Featured presenters include:
Steve Fackler - Steve is a partner in Gibson Dunn's Palo Alto office. He is a Co-Chair of the firm's Executive Compensation and Employee Benefits Practice Group. Steve has more than 22 years' experience nationwide advising public and private companies, private equity funds and boards of directors on compensation and benefits matters. He also regularly advises senior executives on their employment and severance arrangements and directors in connection with compensation and indemnification arrangements.
Charles Feldman - Charlie is a partner in the New York office and has represented clients with respect to executive compensation and tax matters for more than 35 years. He was formerly Chair of the Executive Compensation Practice Group and co-Partner-in-Charge of the New York office. He is the author of Executive Compensation Planning (P.L.I.) and is co-author of "Compensation, Insurance and Survivorship Benefits," Legal and Tax Planning Forms (Warren, Gorham & Lamont). He has also written numerous articles on executive compensation and income tax subjects. He is also on the Editorial Board and the author of a quarterly column on "Executive Compensation" for the Journal of Pension Planning & Compliance (Panel).

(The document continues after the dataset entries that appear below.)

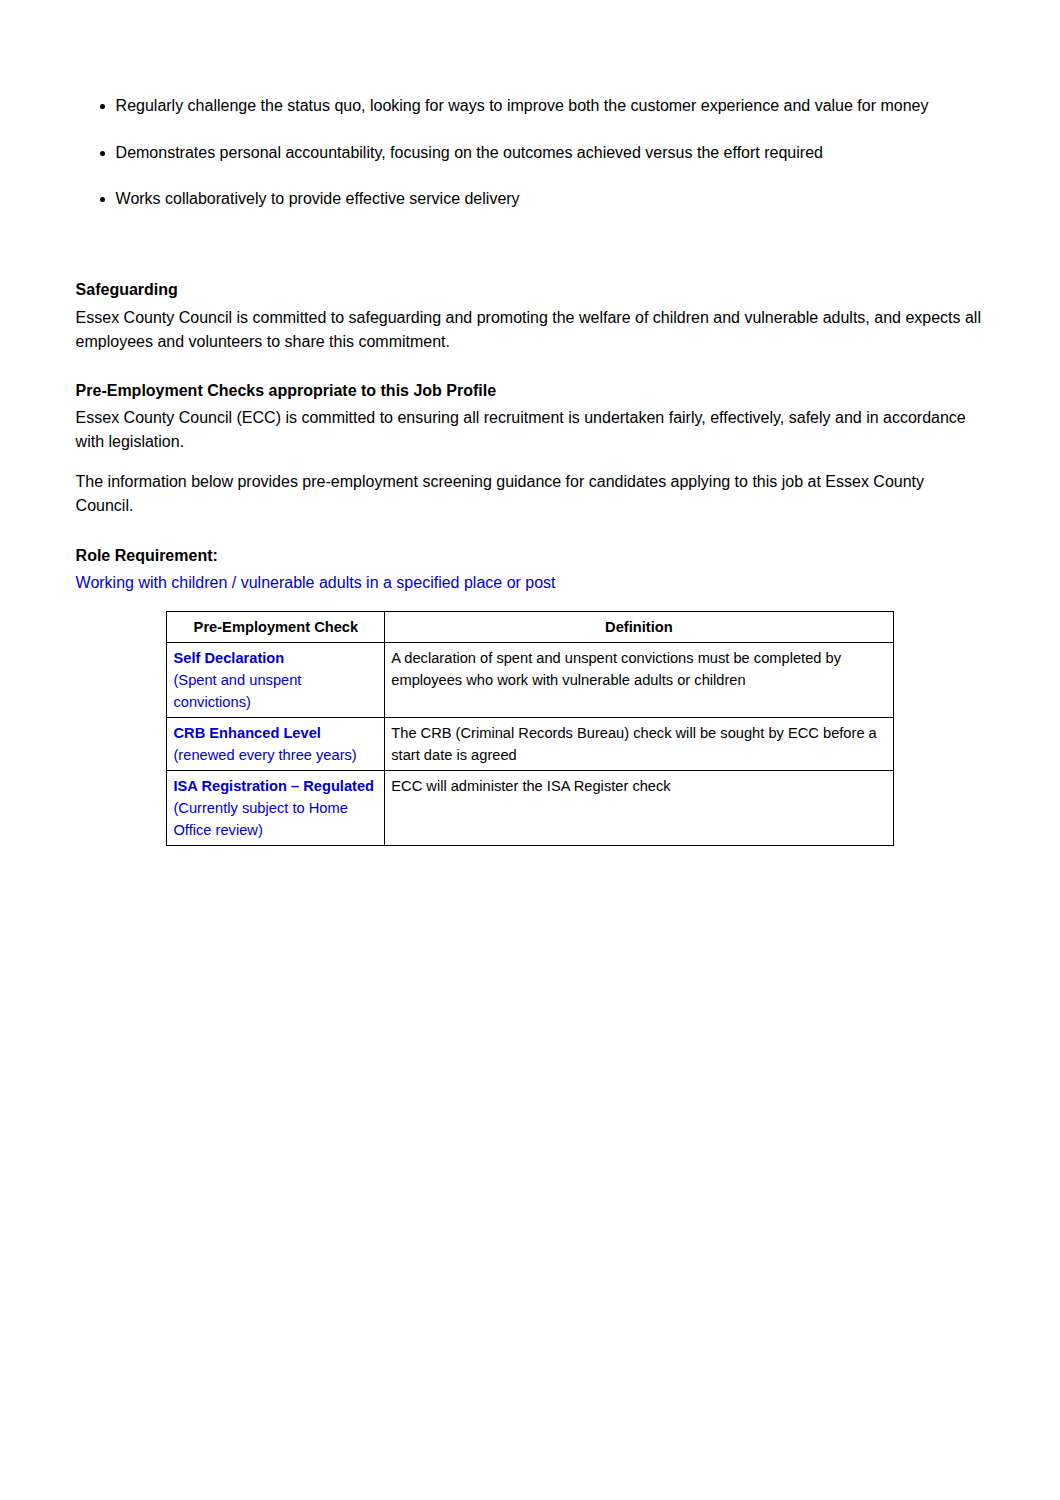Regularly challenge the status quo, looking for ways to improve both the customer experience and value for money
Demonstrates personal accountability, focusing on the outcomes achieved versus the effort required
Works collaboratively to provide effective service delivery
Safeguarding
Essex County Council is committed to safeguarding and promoting the welfare of children and vulnerable adults, and expects all employees and volunteers to share this commitment.
Pre-Employment Checks appropriate to this Job Profile
Essex County Council (ECC) is committed to ensuring all recruitment is undertaken fairly, effectively, safely and in accordance with legislation.
The information below provides pre-employment screening guidance for candidates applying to this job at Essex County Council.
Role Requirement:
Working with children / vulnerable adults in a specified place or post
| Pre-Employment Check | Definition |
| --- | --- |
| Self Declaration (Spent and unspent convictions) | A declaration of spent and unspent convictions must be completed by employees who work with vulnerable adults or children |
| CRB Enhanced Level (renewed every three years) | The CRB (Criminal Records Bureau) check will be sought by ECC before a start date is agreed |
| ISA Registration – Regulated (Currently subject to Home Office review) | ECC will administer the ISA Register check |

David West - David is a partner in the Los Angeles office and has provided executive compensation advice for more than 25 years. He was formerly Chair of the Employee Benefits and Executive Compensation Practice Group. David has extensive experience in all aspects of employee benefits law, including related areas of labor, tax and securities law. He has handled numerous significant matters involving compliance counseling and planning, transactions and litigation in connection with pension and profit sharing, employee stock ownership plans, health and life insurance, and deferred and executive compensation. He has also served as an expert witness in various employee benefits and pension accounting disputes.
Michael Collins - Mike is a partner in the Washington, DC office. His practice focuses on all aspects employee benefits and executive compensation. His practice runs the full gamut of tax, ERISA, accounting, corporate, and securities law aspects of stock option, SAR, restricted stock, and employee stock purchase plans; tax-qualified retirement plans, nonqualified deferred compensation; SERPs; executive employment agreements, golden parachutes and other change in control arrangements; severance, confidentiality, and noncompete contracts; performance bonus and incentive plans; director's pay; rabbi trusts; split dollar life insurance; excess benefit and top hat plans; and the like.